”Selamat tinggal. Gusti Prabu, hamba berangkat kembali ke Kerajaan Jin dikayangan. Besok lima ratus tahun setelah hari ini saya akan datang kembali di tanah Jawa untuk menyebarkan dan memperkembangkan agamaku, Budi atau Buddha. Waktu itulah tibanya zaman Majapahit kedua atau zaman Majapahit yang penghabisan, yaitu zaman silamnya Perahu Gabus dan mengambangnya Batu Hitam (hilangnya zaman feodal dimana tingkat manusia semaunya sama. Red).
Sebelum waktu itu maka terlebih dulu Nusa Jawa akan diinjak Kerbau Bule (Kebo Putih) selama 44 windu. Larinya Kerbau Bule karena datangnya Satrya Kuning Cebol Kepalang (pandak), yang akan melepaskan Kerbau Edan ini akan menyerang Kerbau Bule setelah dari jurusan timur nampak warna, merah menyinsing karena bangunya Satya Putih Kuning yang berdarah merah.
Sampai disitulah Kerbau Bule pulang kandang. Besok timbul Ratu Kembar yang sama Bagusnya, Ratu Selawe yang sama berpengaruhnya. Susahnya orang jujur, gembiranya orang curang. Perselisihan paham makin menjadi-jadi, huru hara merajalela, bencana alam meradang. Gunung-gunung api meletus mengeluarkan lahar, bengawan-bengawan bergeser dan meluap begitu rupa. Bahaya Air dan api datang bersilih ganti. Angin topan, tanah longsor, bahaya kelaparan dan wabah penyakit menjadi-jadi.

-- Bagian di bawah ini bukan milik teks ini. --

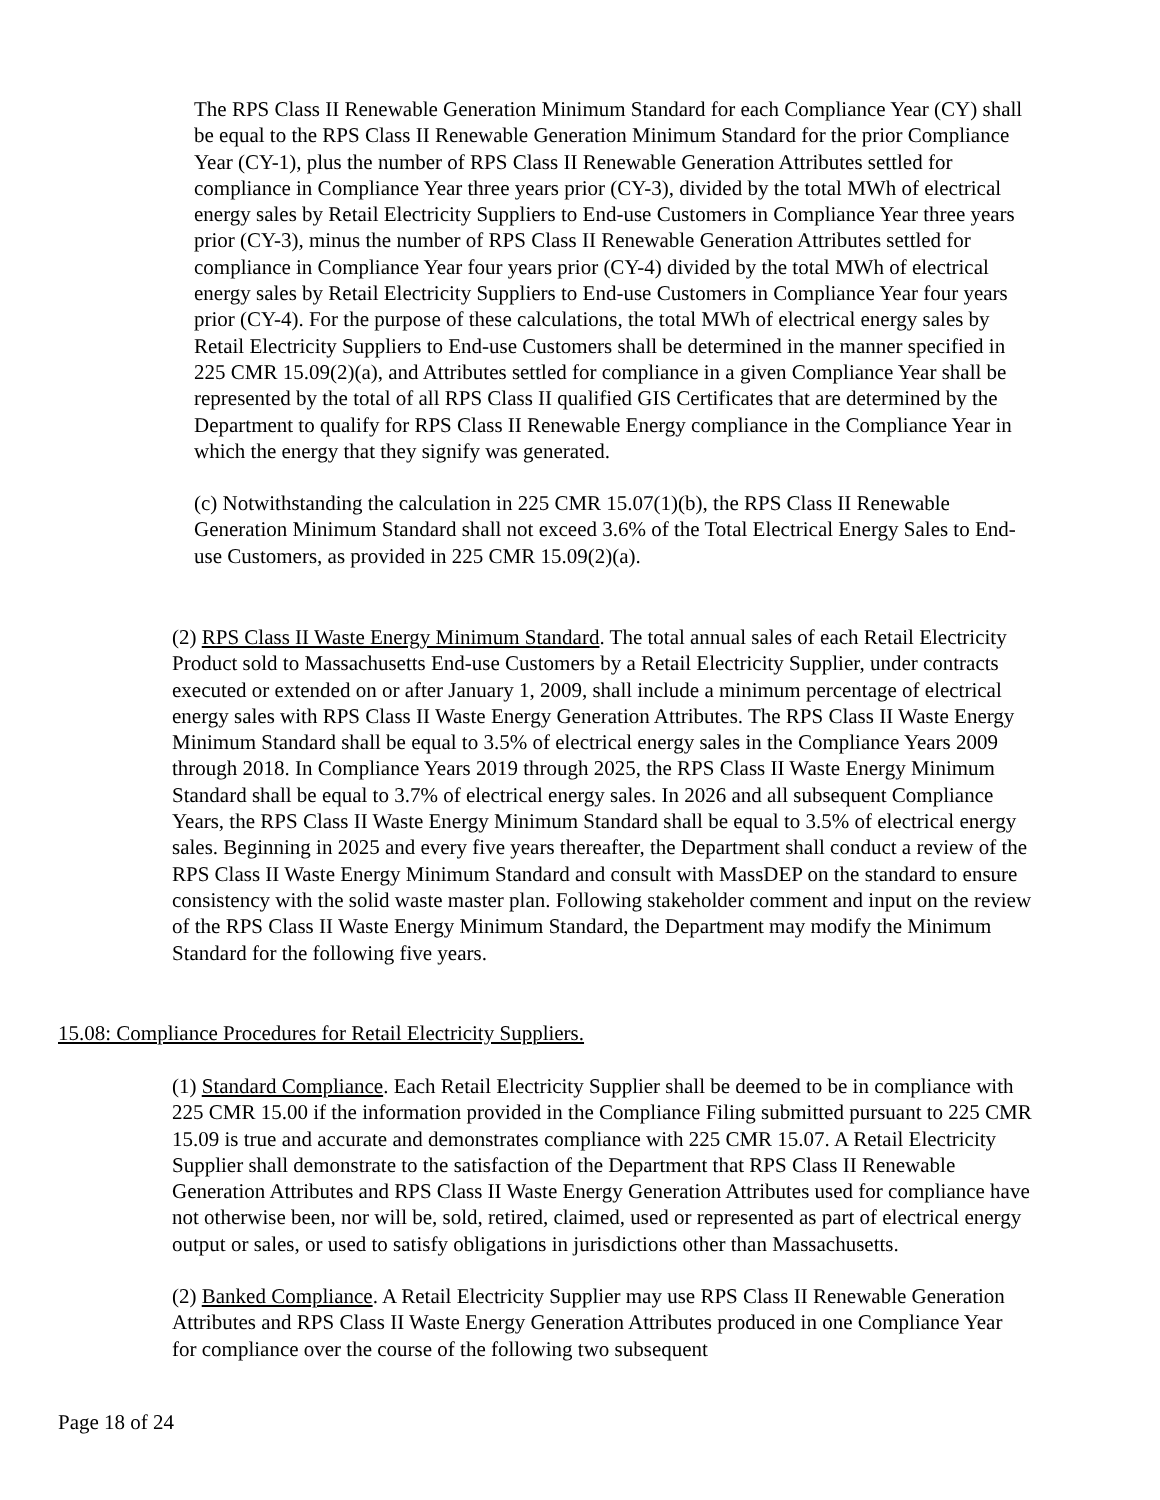The RPS Class II Renewable Generation Minimum Standard for each Compliance Year (CY) shall be equal to the RPS Class II Renewable Generation Minimum Standard for the prior Compliance Year (CY-1), plus the number of RPS Class II Renewable Generation Attributes settled for compliance in Compliance Year three years prior (CY-3), divided by the total MWh of electrical energy sales by Retail Electricity Suppliers to End-use Customers in Compliance Year three years prior (CY-3), minus the number of RPS Class II Renewable Generation Attributes settled for compliance in Compliance Year four years prior (CY-4) divided by the total MWh of electrical energy sales by Retail Electricity Suppliers to End-use Customers in Compliance Year four years prior (CY-4). For the purpose of these calculations, the total MWh of electrical energy sales by Retail Electricity Suppliers to End-use Customers shall be determined in the manner specified in 225 CMR 15.09(2)(a), and Attributes settled for compliance in a given Compliance Year shall be represented by the total of all RPS Class II qualified GIS Certificates that are determined by the Department to qualify for RPS Class II Renewable Energy compliance in the Compliance Year in which the energy that they signify was generated.
(c) Notwithstanding the calculation in 225 CMR 15.07(1)(b), the RPS Class II Renewable Generation Minimum Standard shall not exceed 3.6% of the Total Electrical Energy Sales to End-use Customers, as provided in 225 CMR 15.09(2)(a).
(2) RPS Class II Waste Energy Minimum Standard. The total annual sales of each Retail Electricity Product sold to Massachusetts End-use Customers by a Retail Electricity Supplier, under contracts executed or extended on or after January 1, 2009, shall include a minimum percentage of electrical energy sales with RPS Class II Waste Energy Generation Attributes. The RPS Class II Waste Energy Minimum Standard shall be equal to 3.5% of electrical energy sales in the Compliance Years 2009 through 2018. In Compliance Years 2019 through 2025, the RPS Class II Waste Energy Minimum Standard shall be equal to 3.7% of electrical energy sales. In 2026 and all subsequent Compliance Years, the RPS Class II Waste Energy Minimum Standard shall be equal to 3.5% of electrical energy sales. Beginning in 2025 and every five years thereafter, the Department shall conduct a review of the RPS Class II Waste Energy Minimum Standard and consult with MassDEP on the standard to ensure consistency with the solid waste master plan. Following stakeholder comment and input on the review of the RPS Class II Waste Energy Minimum Standard, the Department may modify the Minimum Standard for the following five years.
15.08: Compliance Procedures for Retail Electricity Suppliers.
(1) Standard Compliance. Each Retail Electricity Supplier shall be deemed to be in compliance with 225 CMR 15.00 if the information provided in the Compliance Filing submitted pursuant to 225 CMR 15.09 is true and accurate and demonstrates compliance with 225 CMR 15.07. A Retail Electricity Supplier shall demonstrate to the satisfaction of the Department that RPS Class II Renewable Generation Attributes and RPS Class II Waste Energy Generation Attributes used for compliance have not otherwise been, nor will be, sold, retired, claimed, used or represented as part of electrical energy output or sales, or used to satisfy obligations in jurisdictions other than Massachusetts.
(2) Banked Compliance. A Retail Electricity Supplier may use RPS Class II Renewable Generation Attributes and RPS Class II Waste Energy Generation Attributes produced in one Compliance Year for compliance over the course of the following two subsequent
Page 18 of 24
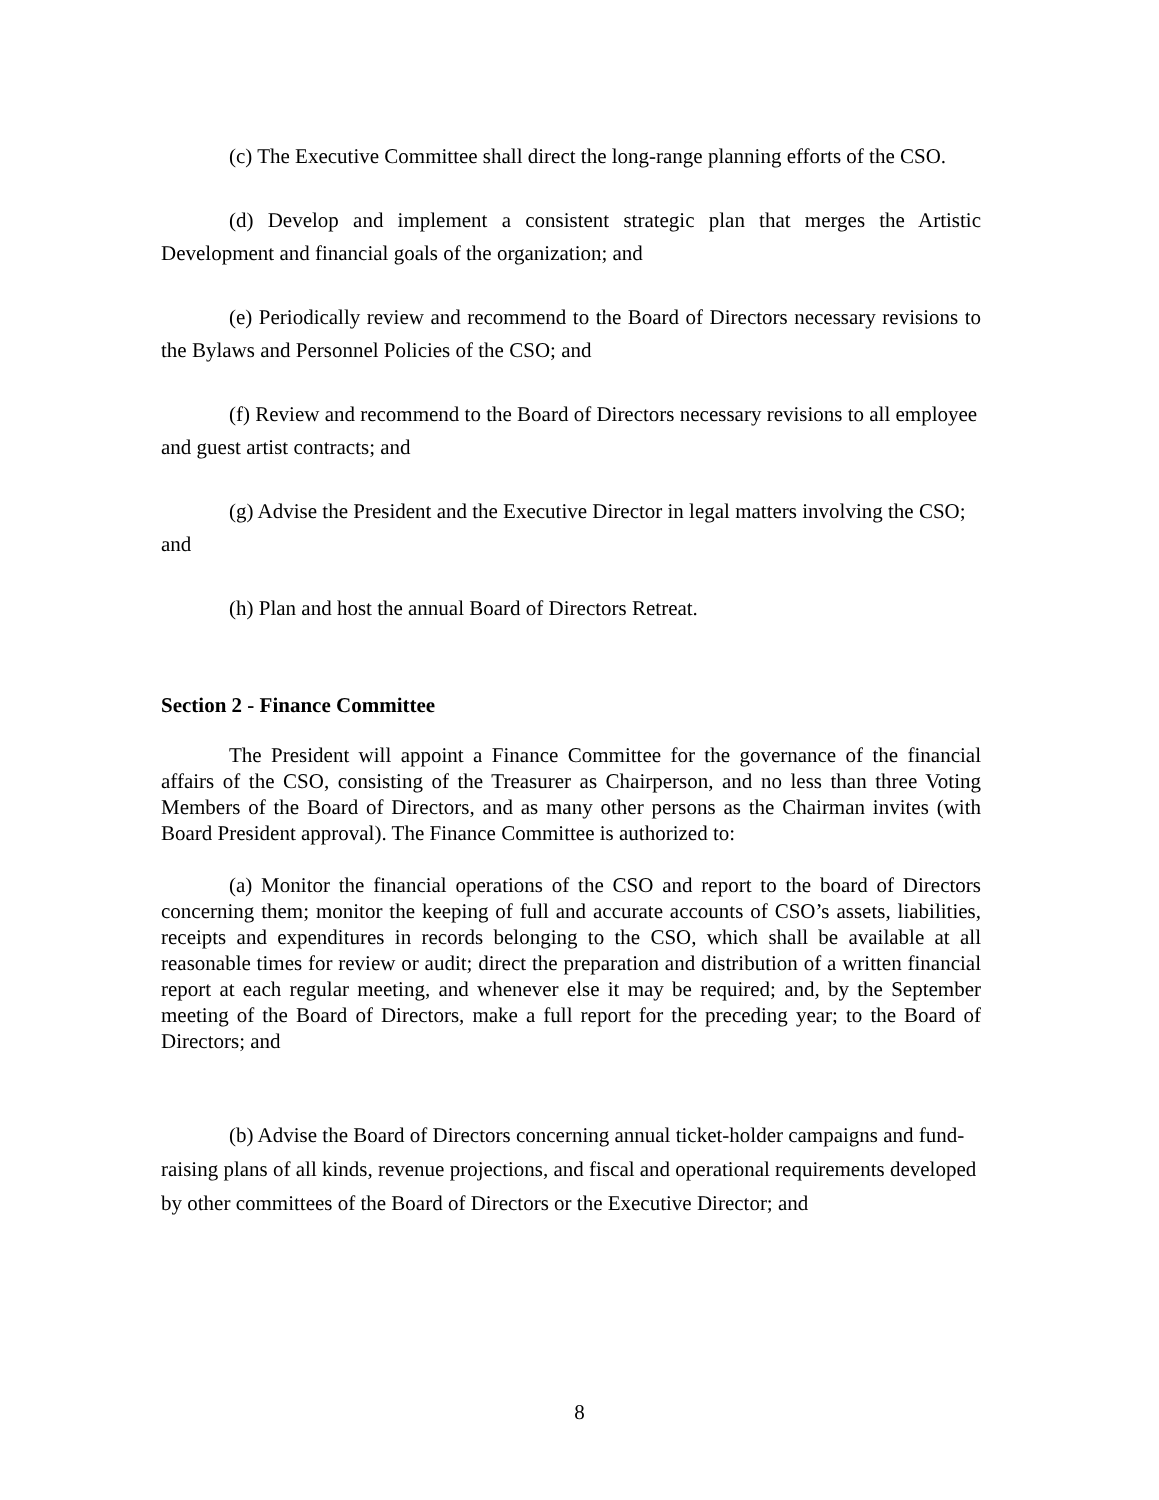(c) The Executive Committee shall direct the long-range planning efforts of the CSO.
(d) Develop and implement a consistent strategic plan that merges the Artistic Development and financial goals of the organization; and
(e) Periodically review and recommend to the Board of Directors necessary revisions to the Bylaws and Personnel Policies of the CSO; and
(f) Review and recommend to the Board of Directors necessary revisions to all employee and guest artist contracts; and
(g) Advise the President and the Executive Director in legal matters involving the CSO; and
(h) Plan and host the annual Board of Directors Retreat.
Section 2 - Finance Committee
The President will appoint a Finance Committee for the governance of the financial affairs of the CSO, consisting of the Treasurer as Chairperson, and no less than three Voting Members of the Board of Directors, and as many other persons as the Chairman invites (with Board President approval). The Finance Committee is authorized to:
(a) Monitor the financial operations of the CSO and report to the board of Directors concerning them; monitor the keeping of full and accurate accounts of CSO’s assets, liabilities, receipts and expenditures in records belonging to the CSO, which shall be available at all reasonable times for review or audit; direct the preparation and distribution of a written financial report at each regular meeting, and whenever else it may be required; and, by the September meeting of the Board of Directors, make a full report for the preceding year; to the Board of Directors; and
(b) Advise the Board of Directors concerning annual ticket-holder campaigns and fund-raising plans of all kinds, revenue projections, and fiscal and operational requirements developed by other committees of the Board of Directors or the Executive Director; and
8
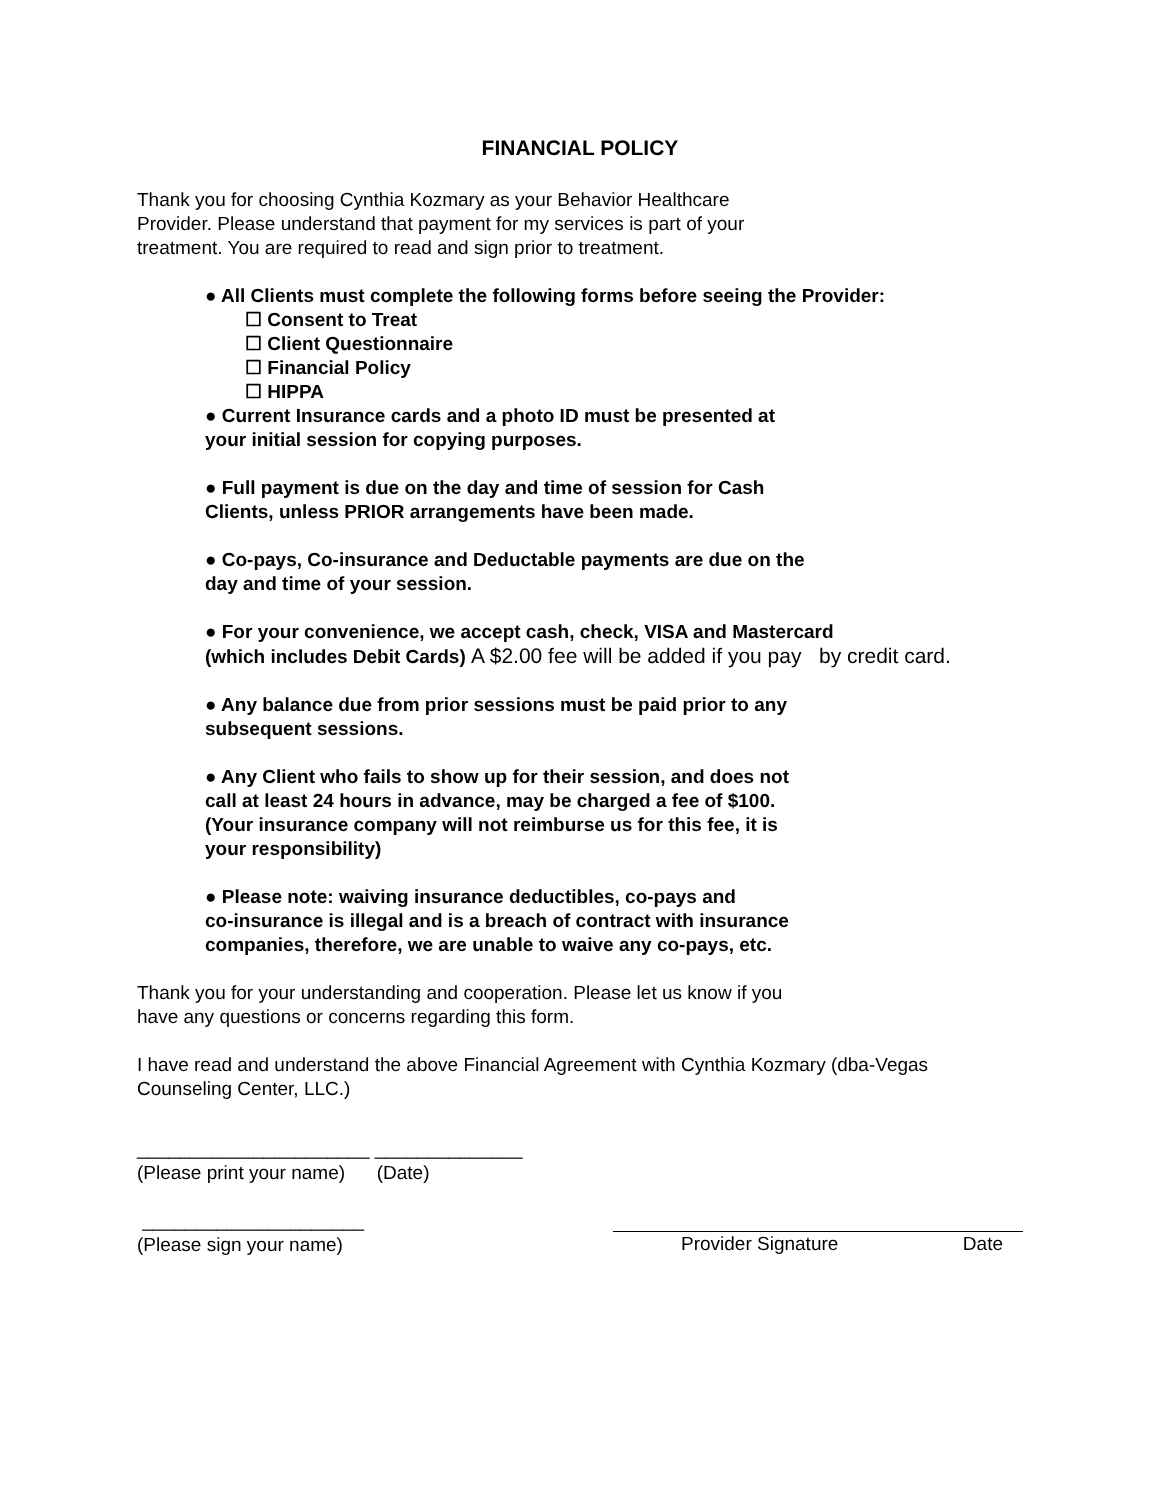FINANCIAL POLICY
Thank you for choosing Cynthia Kozmary as your Behavior Healthcare
Provider. Please understand that payment for my services is part of your
treatment. You are required to read and sign prior to treatment.
● All Clients must complete the following forms before seeing the Provider:
☐ Consent to Treat
☐ Client Questionnaire
☐ Financial Policy
☐ HIPPA
● Current Insurance cards and a photo ID must be presented at
your initial session for copying purposes.
● Full payment is due on the day and time of session for Cash
Clients, unless PRIOR arrangements have been made.
● Co-pays, Co-insurance and Deductable payments are due on the
day and time of your session.
● For your convenience, we accept cash, check, VISA and Mastercard
(which includes Debit Cards) A $2.00 fee will be added if you pay by credit card.
● Any balance due from prior sessions must be paid prior to any
subsequent sessions.
● Any Client who fails to show up for their session, and does not
call at least 24 hours in advance, may be charged a fee of $100.
(Your insurance company will not reimburse us for this fee, it is
your responsibility)
● Please note: waiving insurance deductibles, co-pays and
co-insurance is illegal and is a breach of contract with insurance
companies, therefore, we are unable to waive any co-pays, etc.
Thank you for your understanding and cooperation. Please let us know if you
have any questions or concerns regarding this form.
I have read and understand the above Financial Agreement with Cynthia Kozmary (dba-Vegas
Counseling Center, LLC.)
______________________ ______________
(Please print your name) (Date)
_____________________
(Please sign your name)
Provider Signature Date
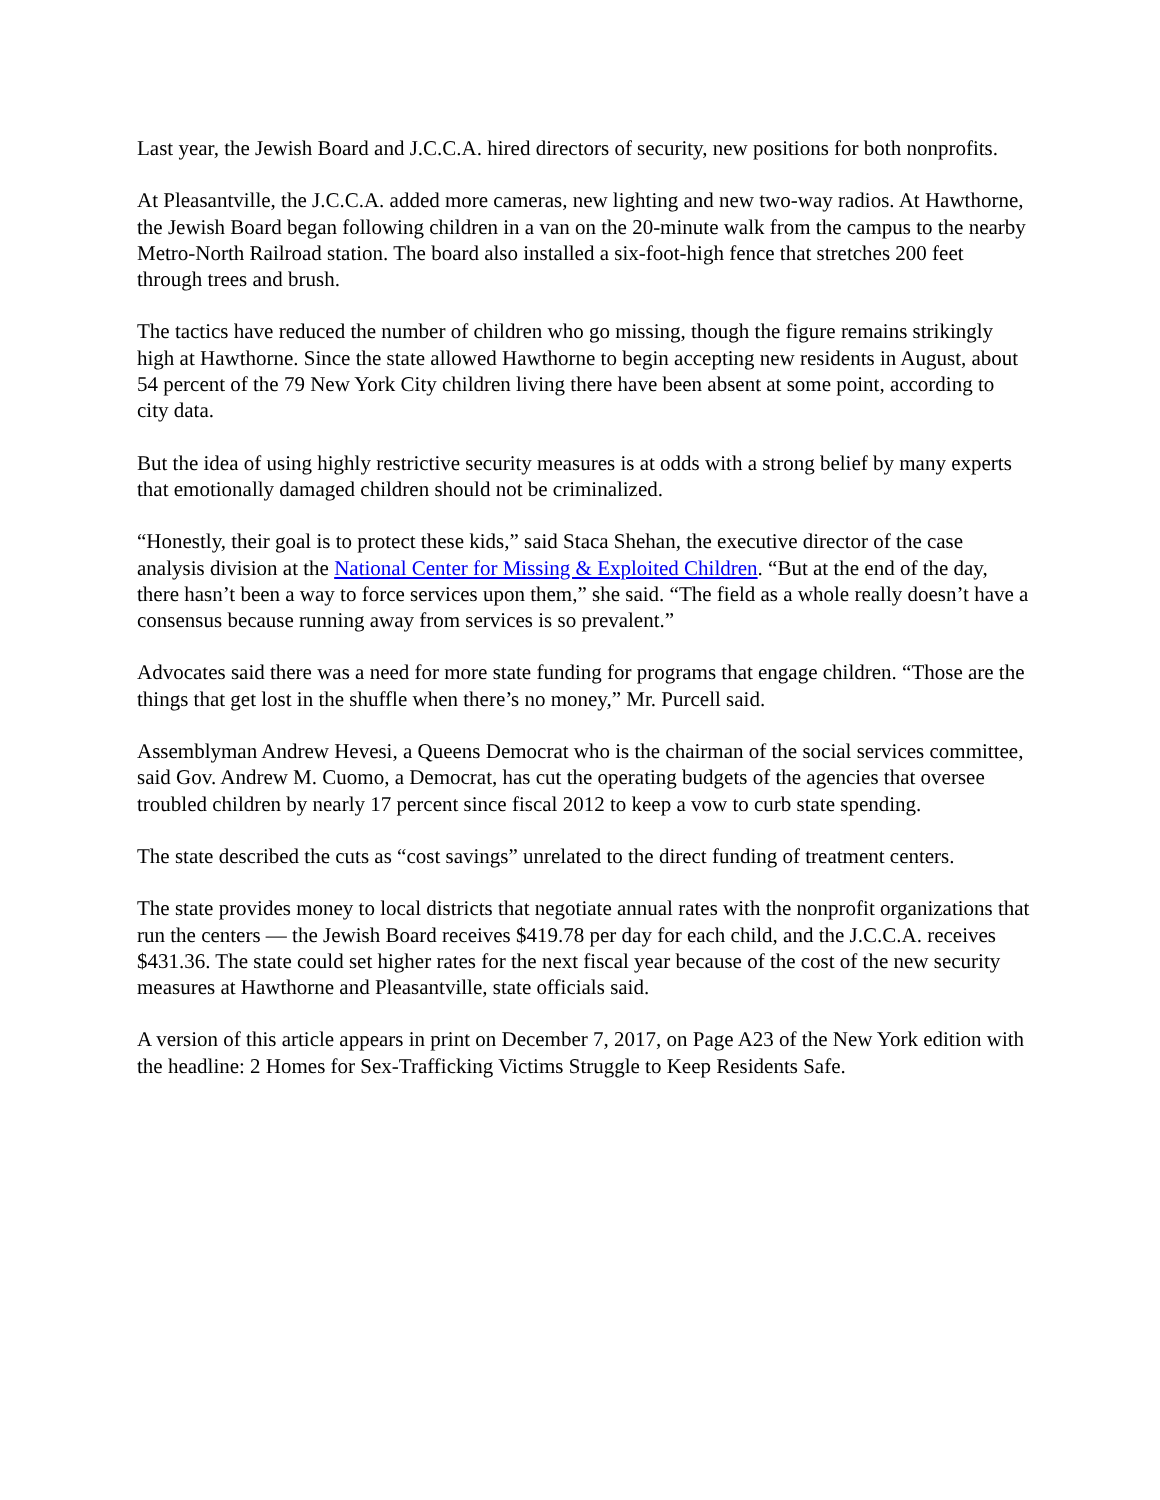Last year, the Jewish Board and J.C.C.A. hired directors of security, new positions for both nonprofits.
At Pleasantville, the J.C.C.A. added more cameras, new lighting and new two-way radios. At Hawthorne, the Jewish Board began following children in a van on the 20-minute walk from the campus to the nearby Metro-North Railroad station. The board also installed a six-foot-high fence that stretches 200 feet through trees and brush.
The tactics have reduced the number of children who go missing, though the figure remains strikingly high at Hawthorne. Since the state allowed Hawthorne to begin accepting new residents in August, about 54 percent of the 79 New York City children living there have been absent at some point, according to city data.
But the idea of using highly restrictive security measures is at odds with a strong belief by many experts that emotionally damaged children should not be criminalized.
“Honestly, their goal is to protect these kids,” said Staca Shehan, the executive director of the case analysis division at the National Center for Missing & Exploited Children. “But at the end of the day, there hasn’t been a way to force services upon them,” she said. “The field as a whole really doesn’t have a consensus because running away from services is so prevalent.”
Advocates said there was a need for more state funding for programs that engage children. “Those are the things that get lost in the shuffle when there’s no money,” Mr. Purcell said.
Assemblyman Andrew Hevesi, a Queens Democrat who is the chairman of the social services committee, said Gov. Andrew M. Cuomo, a Democrat, has cut the operating budgets of the agencies that oversee troubled children by nearly 17 percent since fiscal 2012 to keep a vow to curb state spending.
The state described the cuts as “cost savings” unrelated to the direct funding of treatment centers.
The state provides money to local districts that negotiate annual rates with the nonprofit organizations that run the centers — the Jewish Board receives $419.78 per day for each child, and the J.C.C.A. receives $431.36. The state could set higher rates for the next fiscal year because of the cost of the new security measures at Hawthorne and Pleasantville, state officials said.
A version of this article appears in print on December 7, 2017, on Page A23 of the New York edition with the headline: 2 Homes for Sex-Trafficking Victims Struggle to Keep Residents Safe.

Dalam perkembangan zaman yang sedemikian itu aku perintahkan anak cucuku, yaitu segenap manusia yang berada di nusa Jawa, supaya berlaku jujur, tenang, sabar takwakal, awas dan waspada. Karena kedatangku bakal bersamaan dengan datangnya Ratu Adil yang akan mengadili barang siapa yang melanggar perikemanusiaan, menggilas-gilas hukum negara, merampas hak milik orang lain, memeras, merampok, menggedor, memperkosa, makan suap, membunuh atau mematikan pencaharian hidup orang lain dan lain-lain perbuatan sewenang-wenang yang melanggar dan menentang kehendak kodratullah dan kehendak Sang Hyang Agung. Sadarlah siapa yang ingin sadar dan pencayalah siapa yang ingin percaya….”
Suara Sabdopalon ini makin tinggi di angkasa dan bergema begitu rupa untuk sementara akan kemudian lenyap. “Nyatalah Sabdopalon terlah sirna, kaki disinilah aku ingin memberi tanda (tenger. Red).” Sang Prabu segera memberi tanda diatas batu tadi.
Setelah membuat tanda maka Prabu Kertabumi bersama Noyogenggong segera melanjutkan perjalannya yang makin jauh dan maij gelap dan main gelap itu.Dengan adanya tanda yang dibuat oelh Prabu Kertabumi tadi, maka gunung itu segera dikenal dengan nama Tenger (tanda), yang lambat laun menjadi Tengger.